Chandra menahan tawa kecil yang hampir keluar. Ada kepuasan aneh yang dirasakannya melihat wajah Erika memucat, seolah tidak pernah menyangka Chandra bisa bertindak begitu di depannya. Ciuman itu, meski kecil, adalah pernyataan yang jelas—bahwa hidup Chandra tidak lagi dikendalikan oleh kenangan buruk dari masa lalu. Meski hati Chandra masih dirundung amarah dan rasa kecewa, malam ini ia menunjukkan bahwa ia bukan korban.
Shabiya, yang biasanya tenang dan penuh kontrol, mulai merasakan ada dinamika yang berbeda di antara mereka. Sentuhan tangan Chandra di pinggangnya terasa lebih nyata daripada sebelumnya, dan meskipun mereka sedang berpura-pura, ada sesuatu yang tak bisa diabaikan. Untuk sesaat, ia membiarkan dirinya terbawa oleh suasana, melupakan bahwa ini hanyalah permainan.

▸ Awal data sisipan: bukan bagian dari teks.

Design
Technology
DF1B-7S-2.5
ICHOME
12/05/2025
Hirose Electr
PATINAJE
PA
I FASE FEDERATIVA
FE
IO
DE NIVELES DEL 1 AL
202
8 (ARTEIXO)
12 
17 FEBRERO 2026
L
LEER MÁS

“Chandra,” Erika memulai, berjalan mendekat dengan gelas anggur di tangannya diikuti dengan Awan yang menyusul di belakangnya. Langkahnya penuh percaya diri, seperti seseorang yang tahu bahwa kehadirannya bisa menciptakan keributan kecil. “Pestanya luar biasa. Kau benar-benar tahu bagaimana membuat semua orang terkesan.”

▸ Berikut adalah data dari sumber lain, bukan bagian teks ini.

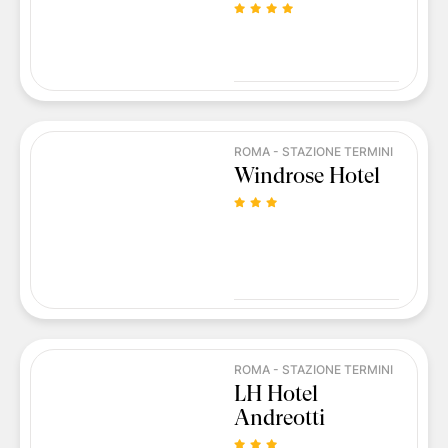
ROMA - STAZIONE TERMINI
Windrose Hotel
ROMA - STAZIONE TERMINI
LH Hotel
Andreotti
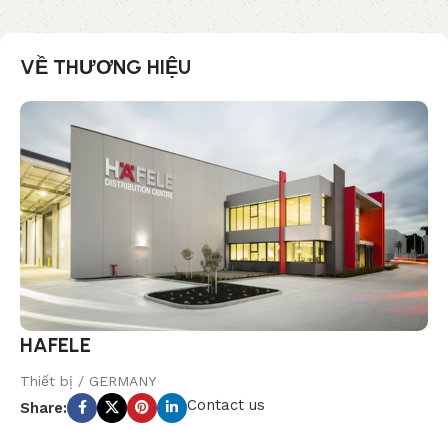
VỀ THƯƠNG HIỆU
HAFELE
Thiết bị / GERMANY
Contact us
Share:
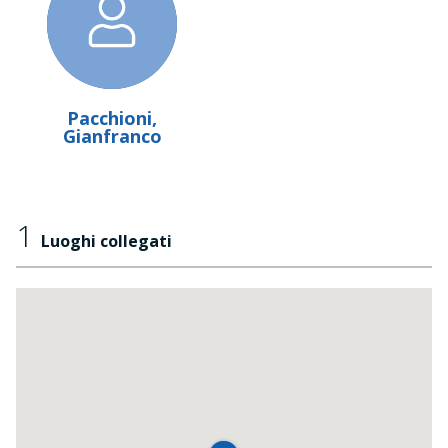
Pacchioni,
Gianfranco
1
Luoghi collegati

Chandra hanya melirik sekilas ke arahnya, lalu mengangguk tipis. “Tentu saja,” jawabnya datar, tanpa sedikit pun nada yang mengundang percakapan lebih lanjut. Tapi Erika tidak menyerah.
“Shabiya, kau terlihat luar biasa malam ini.” lanjut Erika, pandangannya bergeser ke arah Shabiya, yang masih berdiri dengan tenang di samping Chandra.

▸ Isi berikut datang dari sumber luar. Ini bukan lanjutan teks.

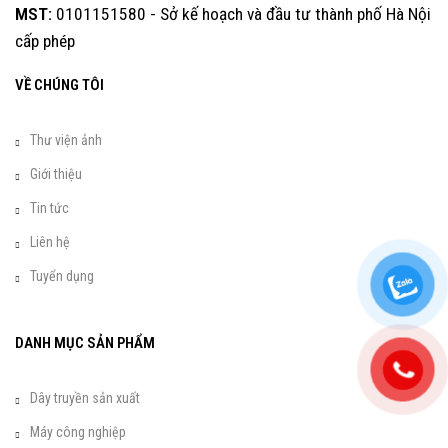
MST:
0101151580 - Sở kế hoạch và đầu tư thành phố Hà Nội
cấp phép
VỀ CHÚNG TÔI
Thư viện ảnh
Giới thiệu
Tin tức
Liên hệ
Tuyển dụng
DANH MỤC SẢN PHẨM
Dây truyền sản xuất
Máy công nghiệp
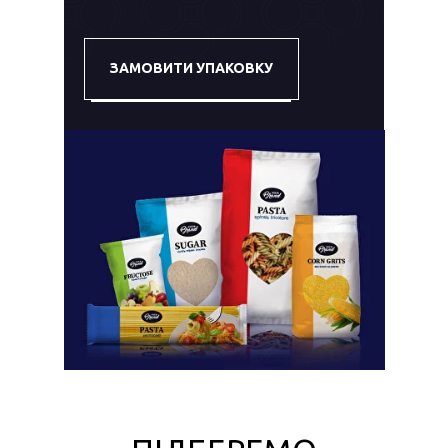
ЗАМОВИТИ УПАКОВКУ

Shabiya tersenyum kecil, tapi ada kekuatan dalam senyuman itu. “Terima kasih,” jawabnya singkat. Matanya menatap langsung ke Erika, seperti pisau tajam yang menusuk tanpa perlu banyak kata.
“Oh, jangan salah paham,” Erika melanjutkan, nadanya manis tapi penuh racun. “Aku hanya penasaran. Chandra dan aku… kami punya sejarah panjang. Aku tahu betul siapa dia. Jadi, aku hanya ingin tahu… apa kau merasa yakin bahwa cintanya padamu adalah sesuatu yang nyata? Maksudku, dia punya kebiasaan menyembunyikan apa yang sebenarnya dia rasakan.”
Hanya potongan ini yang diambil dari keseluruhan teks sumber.